Barnes's Acts 7:60 Bible Commentary

And he kneeled down - This seems to have been a "voluntary" kneeling; a placing himself in this position for the purpose of "prayer," choosing to die in this attitude.

Lord - That is, Lord Jesus. See the notes on Acts 1:24.

Lay not ... - Forgive them. This passage strikingly resembles the dying prayer of the Lord Jesus, Luke 23:34. Nothing but the Christian religion will enable a man to utter such sentiments in his dying moments.

He fell asleep - This is the usual mode of describing the death of saints in the Bible. It is an expression indicating:

(1) The "peacefulness" of their death, compared with the alarm of sinners;

(2) The hope of a resurrection; as we retire to sleep with the hope of again awaking to the duties and enjoyments of life. See John 11:11-12; 1 Corinthians 11:30; 1 Corinthians 15:51; 1 Thessalonians 4:14; 1 Thessalonians 5:10; Matthew 9:24.

In view of the death of this first Christian martyr, we may remark:

(1) That it is right to address to the Lord Jesus the language of prayer.

(2) it is especially proper to do it in afflictions, and in the prospect of death, Hebrews 4:15.

(3) sustaining grace will be derived in trials chiefly from a view of the Lord Jesus. If we can look to him as our Saviour; see him to be exalted to deliver us; and truly commit our souls to him, we shall find the grace which we need in our afflictions.

(4) we should have such confidence in him as to enable us to commit ourselves to him at any time. To do this, we should live a life of faith. In health, and youth, and strength, we should seek him as our first and best friend.

(5) while we are in health we should prepare to die. What an unfit place for preparation for death would have been the situation of Stephen! How impossible then would it have been to have made preparation! Yet the dying bed is often a place as unfit to prepare as were the circumstances of Stephen. When racked with pain; when faint and feeble; when the mind is indisposed to thought, or when it raves in the wildness of delirium, what an unfit place is this to prepare to die! I have seen many dying beds; I have seen many persons in all stages of their last sickness; but never have I yet seen a dying bed which seemed to me to be a proper place to make preparation for eternity.

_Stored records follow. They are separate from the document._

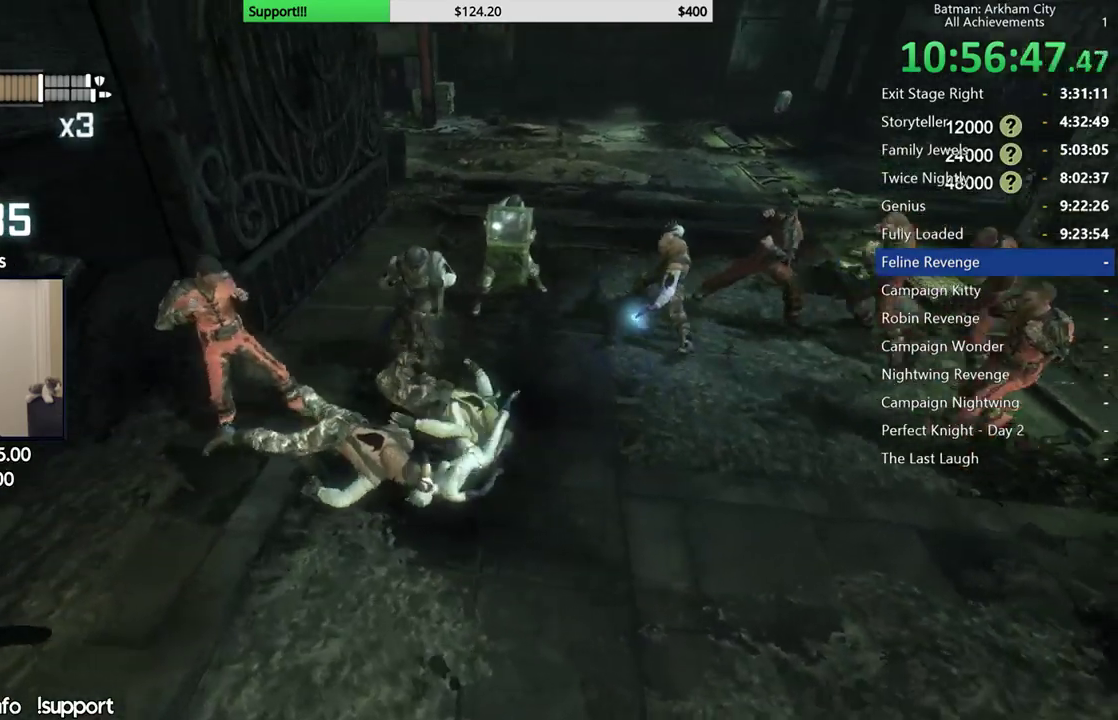
{"buttons": [], "left_stick": "up", "right_stick": "center"}
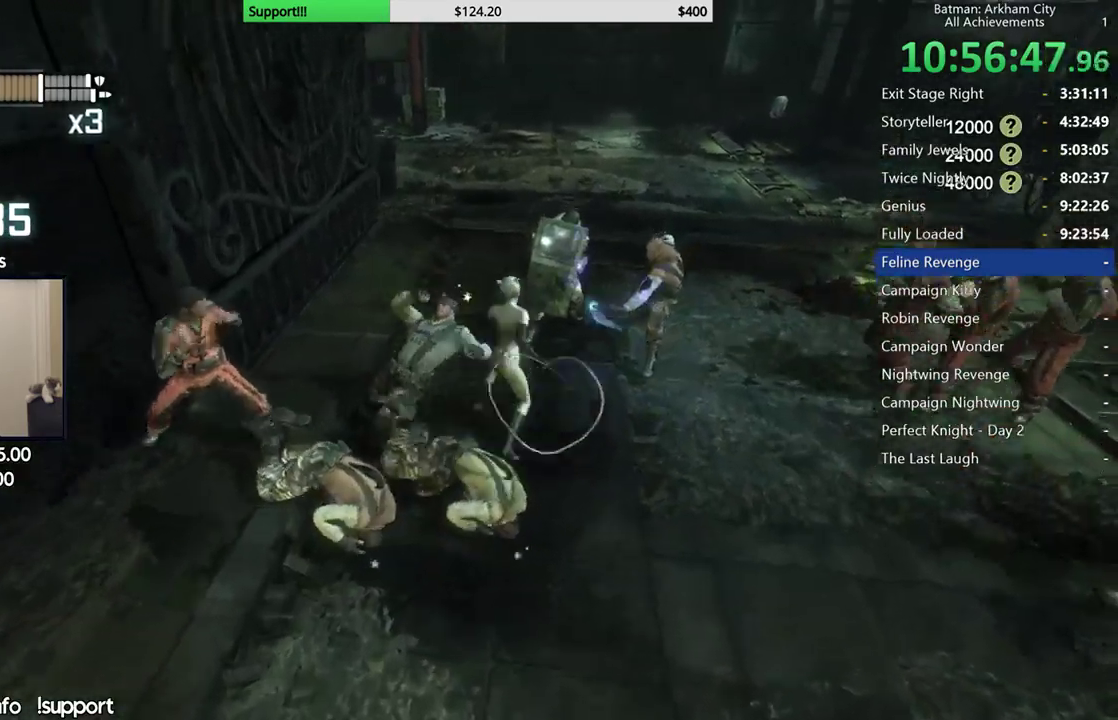
{"buttons": ["A"], "left_stick": "up", "right_stick": "center"}
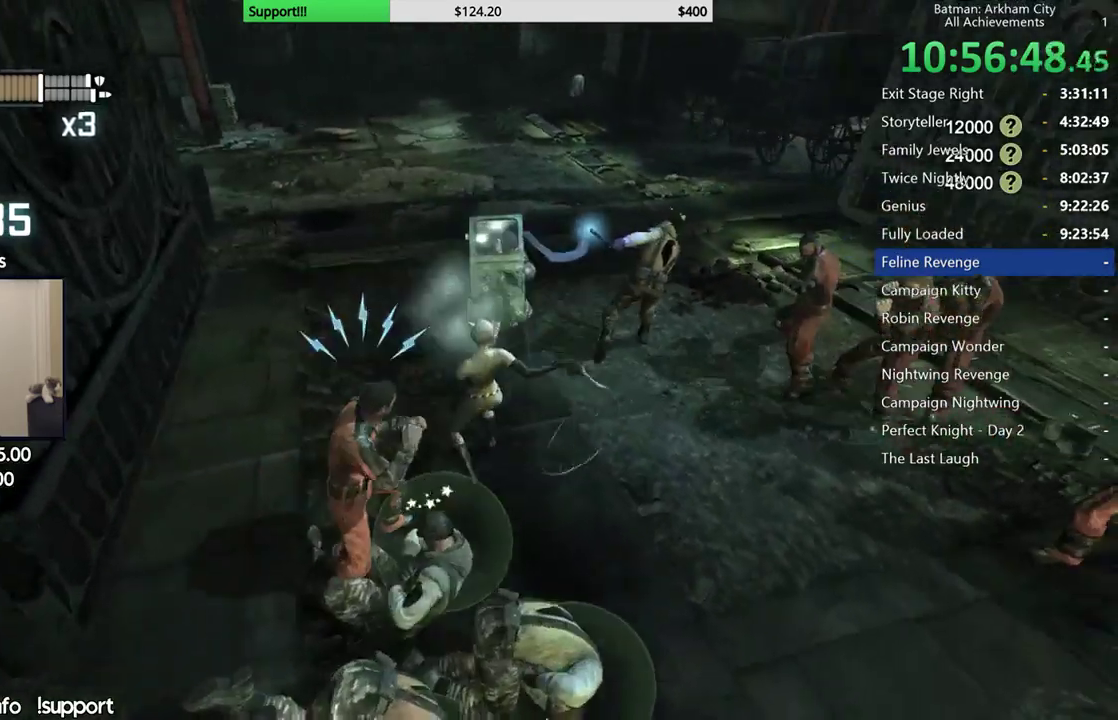
{"buttons": [], "left_stick": "up", "right_stick": "center", "events": [[83, "A", "up"], [150, "A", "down"], [433, "A", "up"]]}
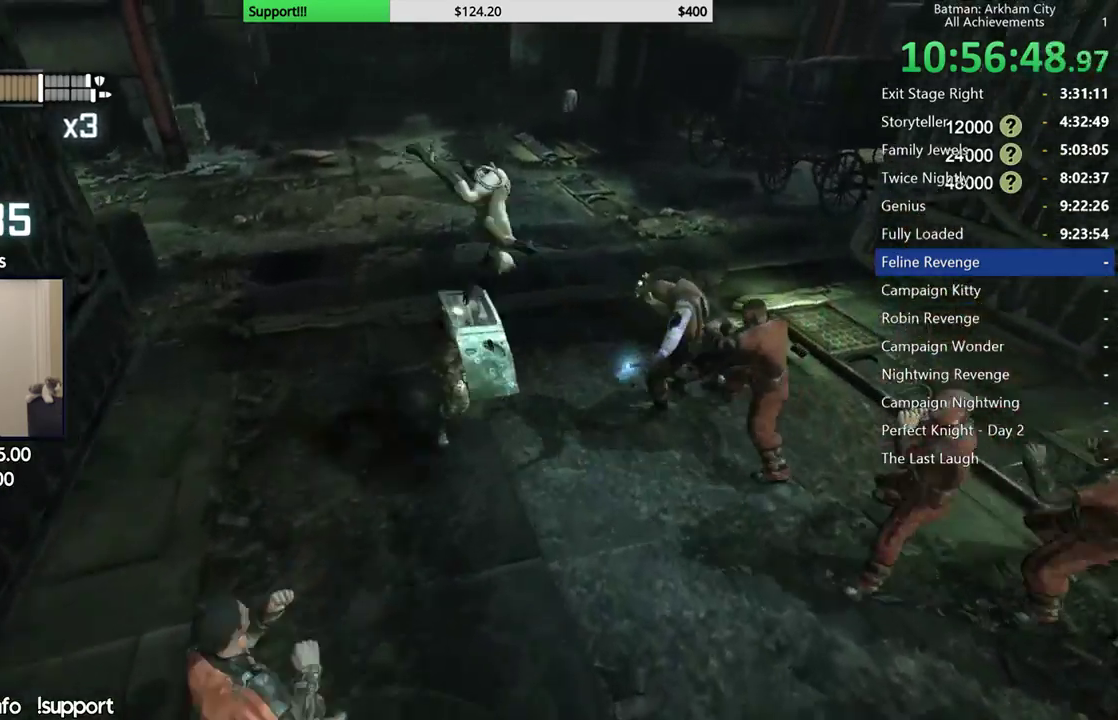
{"buttons": [], "left_stick": "center", "right_stick": "right", "events": [[83, "right_stick", "right"], [283, "left_stick", "center"]]}
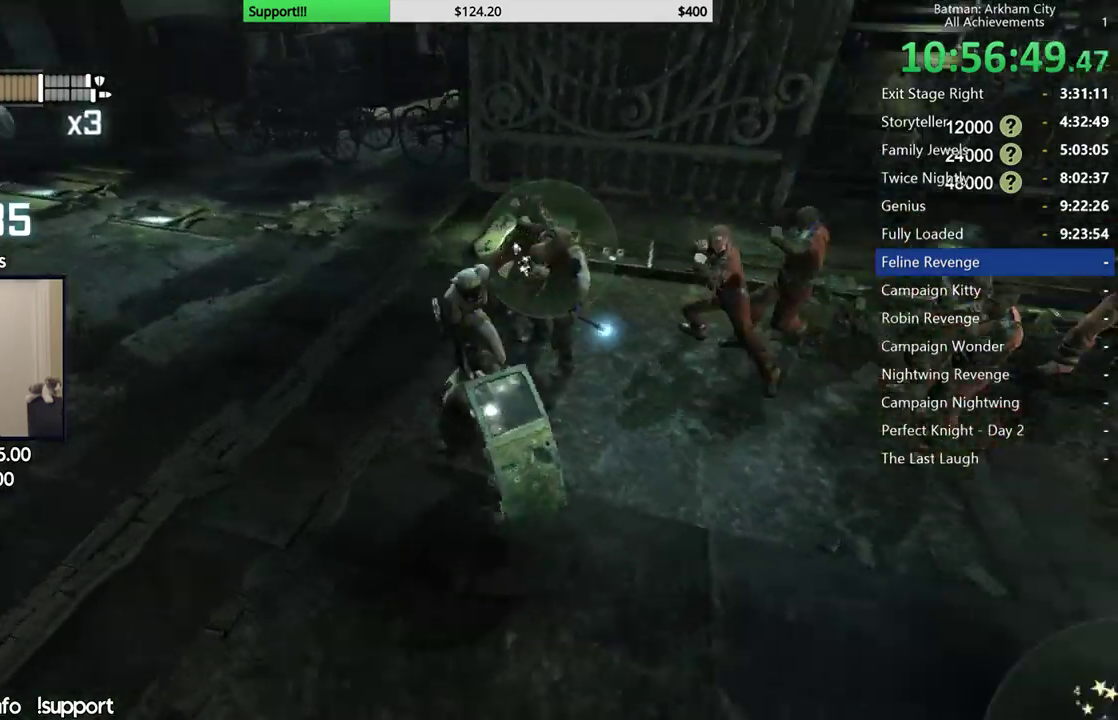
{"buttons": [], "left_stick": "center", "right_stick": "right", "events": [[300, "right_stick", "center"], [400, "right_stick", "right"]]}
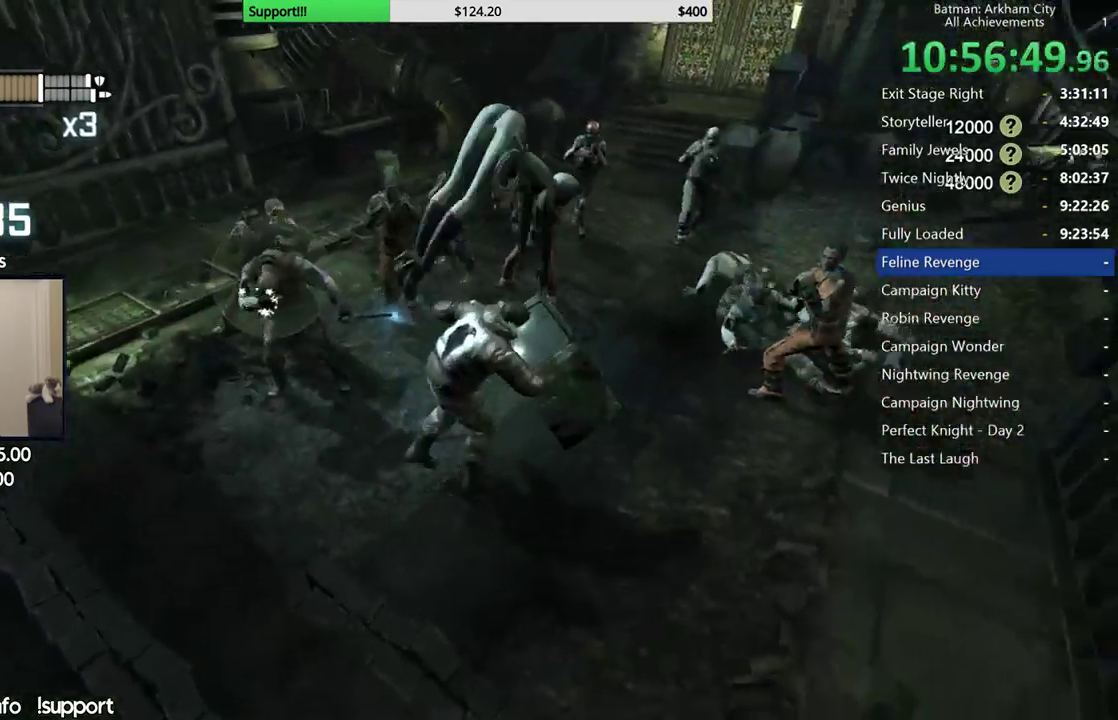
{"buttons": [], "left_stick": "center", "right_stick": "center", "events": [[117, "right_stick", "center"]]}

(6) how peaceful and calm is a death like that of Stephen, when compared with the alarms and anguish of a sinner! One moment of such peace in that trying time is better than all the pleasures and honors which the world can bestow; and to obtain such peace then, the dying sinner would be willing to give all the wealth of the Indies, and all the crowns of the earth. So may I die and so may all my readers - enabled, like this dying martyr, to commit my departing spirit to the sure keeping of the great Redeemer! When we take a parting view of the world; when our eyes shall be turned for the last time to take a look of friends and relatives; when the darkness of death shall begin to come around us, then may we be enabled to cast the eye of faith to the heavens, and say, "Lord Jesus, receive our spirits." Thus, may we fall asleep, peaceful in death, in the hope of the resurrection of the just.